Here, ATF agents investigating the carjackings conducted the identification with AV-4. (ECF No. 31-2). The agents presented AV-4 with a six-person, black-and-white photo array. (ECF No. 24-4, PageID.139). The photos were numbered one through six and had no identifiers. (Id.) Before proceeding, an ATF agent informed AV-4 that the suspect may or may not be present in the photographs and that the suspect may not appear exactly as they did on the date of the incident. (ECF No. 31-2; ECF No. 31, PageID.323). After looking at the photo array “for approximately 30 seconds,” AV-4 stated that he did not recognize anyone in the photos. (ECF No. 31-2). The ATF agent noticed that AV-4 looked nervous, so he asked AV-4 to “take a couple of breaths to calm down before examining the photograph array again”. (Id.) Approximately two minutes later, the victim positively identified Defendant in the photo array. (Id.)

Defendant argues that the ATF agent “steered” the witness when the agent told AV-4 to “calm down” and examine the array again, after which AV-4 identified Defendant. (ECF No. 36, Page ID.378). Defendant further argues that whether this instruction in fact “steered” AV-4 and was “unduly suggestive” can only be resolved via an evidentiary hearing. However, Defendant failed to provide a list of witnesses to the Court.

Even if an evidentiary hearing were held, it is unlikely the Court would find the procedures used in this photo lineup were “unduly coercive.” Nothing about the agent's instruction to “calm down” appears to have “steered” AV-4 to identify Defendant “independent of [AV-4's] honest recollection” or made it “all but inevitable” that AV-4 would identify Defendant. Wilson v. Mitchell, 250 F.3d 388, 397 (6th Cir. 2001) (citations omitted).

Defendant also lists several other factors that could combine with this potential “steering” to increase the likelihood that the photo lineup was unduly suggestive:

(1) Agents did not record the identification;
(2) Agents did not conduct a blind identification;
(3) The photos were in black-and-white;
(4) There were witness inconsistencies;
(5) Lapse of time;
(6) Lack of witness opportunity to view the perpetrator; and
(7) It was a cross-racial identification.
(ECF No. 36, PageID.379-380).

The first two factors fall under Defendant's argument that it could be considered “unduly suggestive” that agents failed to follow “proper modern identification” procedures. (ECF No. 24, PageID.122). These “modern” procedures involve recording the identification and conducting photo identifications in which the agents conducting the identification do not know which photo contains the suspect. (Id., PageID.122-123). However, Defendant has not cited any binding authority that mandates such identification procedures or shown that failing to follow them constitutes an unduly suggestive identification procedure.

The third factor, that the photo lineup was in black-and-white, has been found by the Sixth Circuit to be valid and not unduly suggestive. United States v. Reamey, 132 Fed.Appx. 613, 615 (6th Cir. 2005); United States v. McClinton, 972 F.2d 349 (6th Cir. 1992).

Written task: In the passage on the photo array identification, copy out word for word the part that opens with the words containing "(1) Agents did" and closes with "No. 36, PageID.379-380).".

Recorded information:
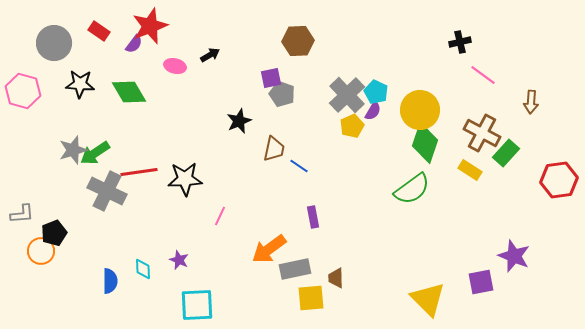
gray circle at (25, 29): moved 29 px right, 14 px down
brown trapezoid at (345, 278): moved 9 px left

--

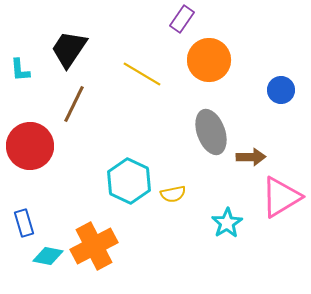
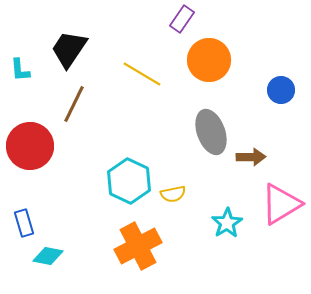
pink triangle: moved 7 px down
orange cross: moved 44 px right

--

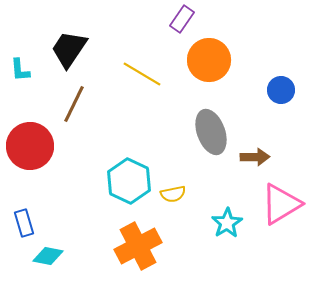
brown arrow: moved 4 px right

Answer to this task:
(1) Agents did not record the identification;
(2) Agents did not conduct a blind identification;
(3) The photos were in black-and-white;
(4) There were witness inconsistencies;
(5) Lapse of time;
(6) Lack of witness opportunity to view the perpetrator; and
(7) It was a cross-racial identification.
(ECF No. 36, PageID.379-380).